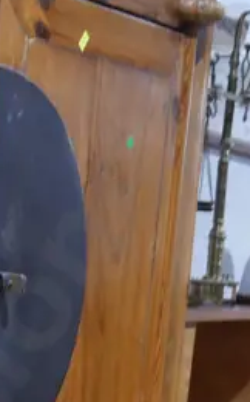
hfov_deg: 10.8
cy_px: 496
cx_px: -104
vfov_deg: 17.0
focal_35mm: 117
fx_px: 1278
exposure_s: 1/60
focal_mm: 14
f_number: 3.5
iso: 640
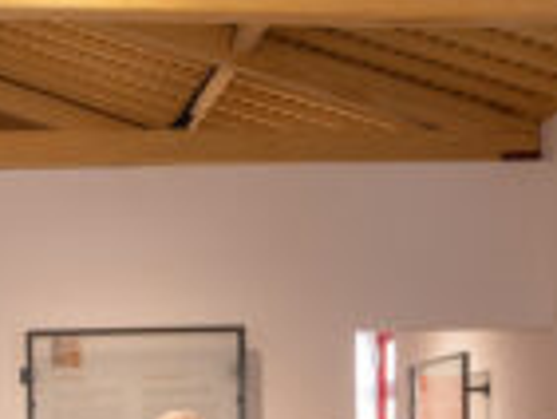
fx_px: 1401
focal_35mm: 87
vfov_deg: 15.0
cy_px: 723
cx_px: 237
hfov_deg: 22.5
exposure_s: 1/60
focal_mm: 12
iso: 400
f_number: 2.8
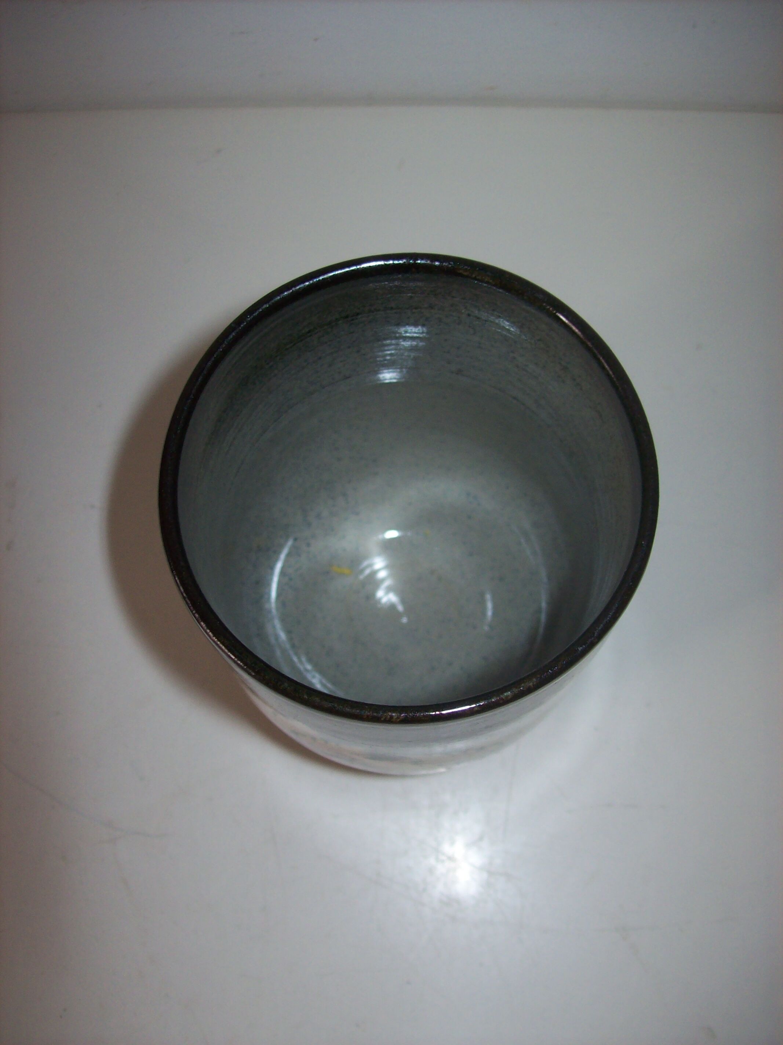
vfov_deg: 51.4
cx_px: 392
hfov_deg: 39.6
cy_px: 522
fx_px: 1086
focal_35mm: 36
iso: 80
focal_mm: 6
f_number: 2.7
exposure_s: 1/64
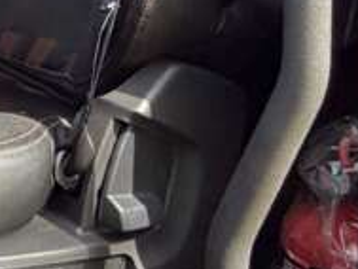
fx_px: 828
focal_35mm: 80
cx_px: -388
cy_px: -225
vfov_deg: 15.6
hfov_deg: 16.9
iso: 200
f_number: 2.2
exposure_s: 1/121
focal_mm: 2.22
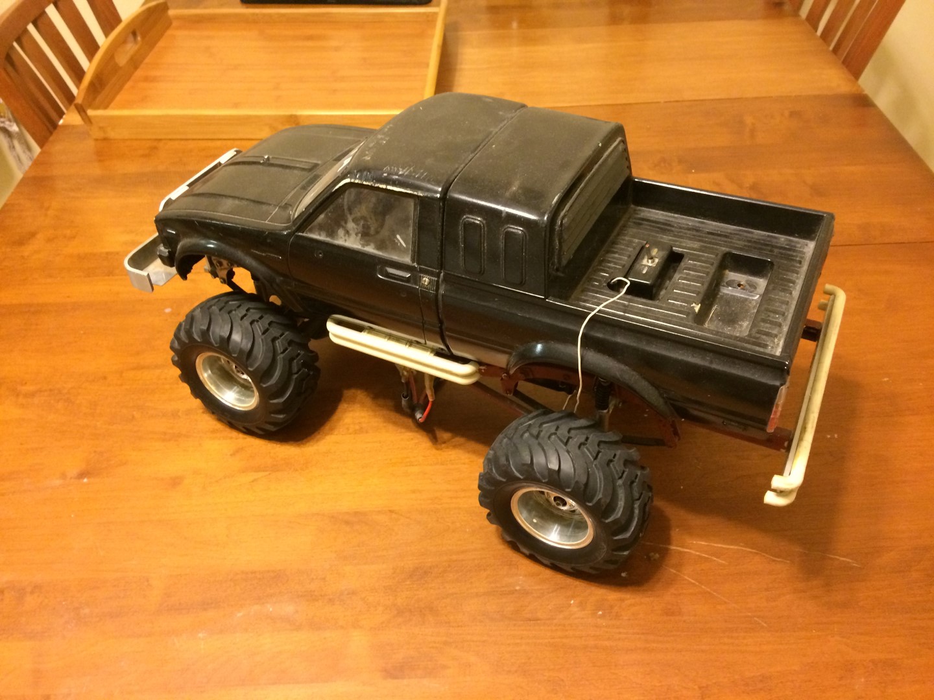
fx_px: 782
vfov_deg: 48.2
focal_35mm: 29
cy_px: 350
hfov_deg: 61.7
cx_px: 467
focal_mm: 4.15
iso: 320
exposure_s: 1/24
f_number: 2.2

...

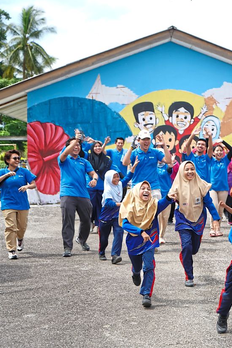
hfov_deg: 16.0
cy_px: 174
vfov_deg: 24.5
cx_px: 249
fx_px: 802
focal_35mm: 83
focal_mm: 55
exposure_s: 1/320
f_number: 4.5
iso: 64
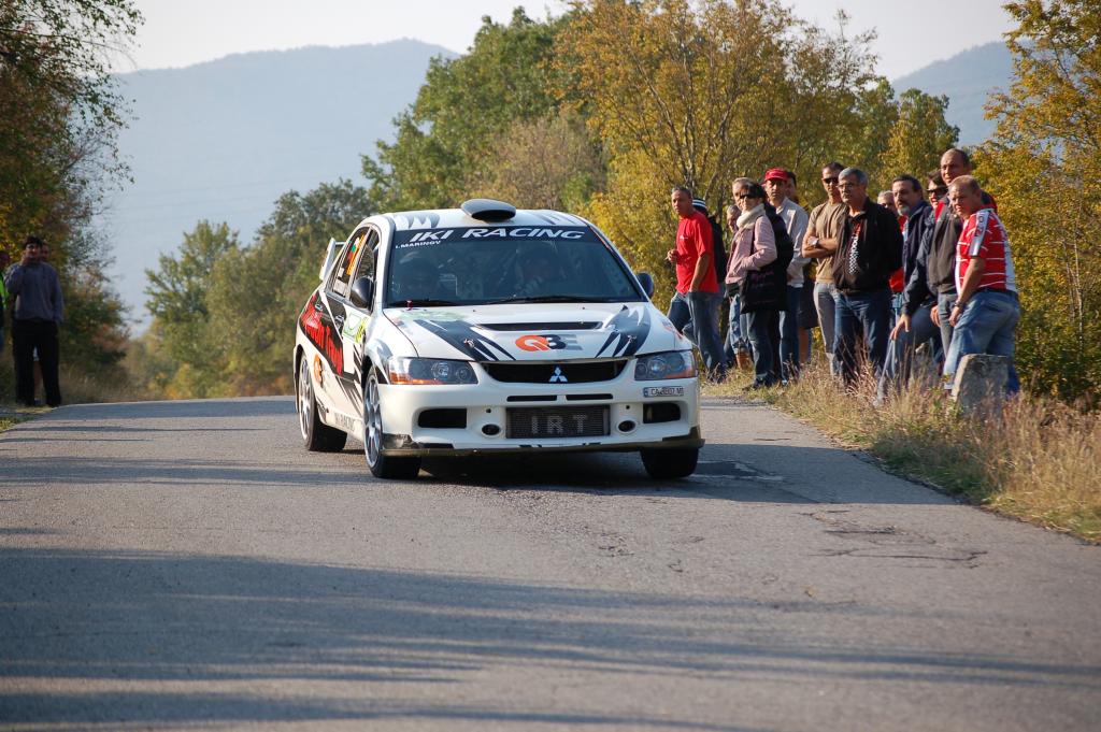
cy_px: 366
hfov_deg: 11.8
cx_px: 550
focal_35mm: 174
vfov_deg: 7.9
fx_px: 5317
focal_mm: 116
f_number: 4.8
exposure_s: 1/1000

TASK REQUIREMENTS → Your answer must be everything above from the line with "f_number: 2.8" down to the line with "vfov_deg: 48.2", word for word, and no pictures.

RESPONSE →
f_number: 2.8
vfov_deg: 51.4
cx_px: 392
hfov_deg: 39.6
cy_px: 522
fx_px: 1086
focal_35mm: 36
iso: 80
focal_mm: 6
f_number: 2.7
exposure_s: 1/64
fx_px: 828
focal_35mm: 80
cx_px: -388
cy_px: -225
vfov_deg: 15.6
hfov_deg: 16.9
iso: 200
f_number: 2.2
exposure_s: 1/121
focal_mm: 2.22
fx_px: 782
vfov_deg: 48.2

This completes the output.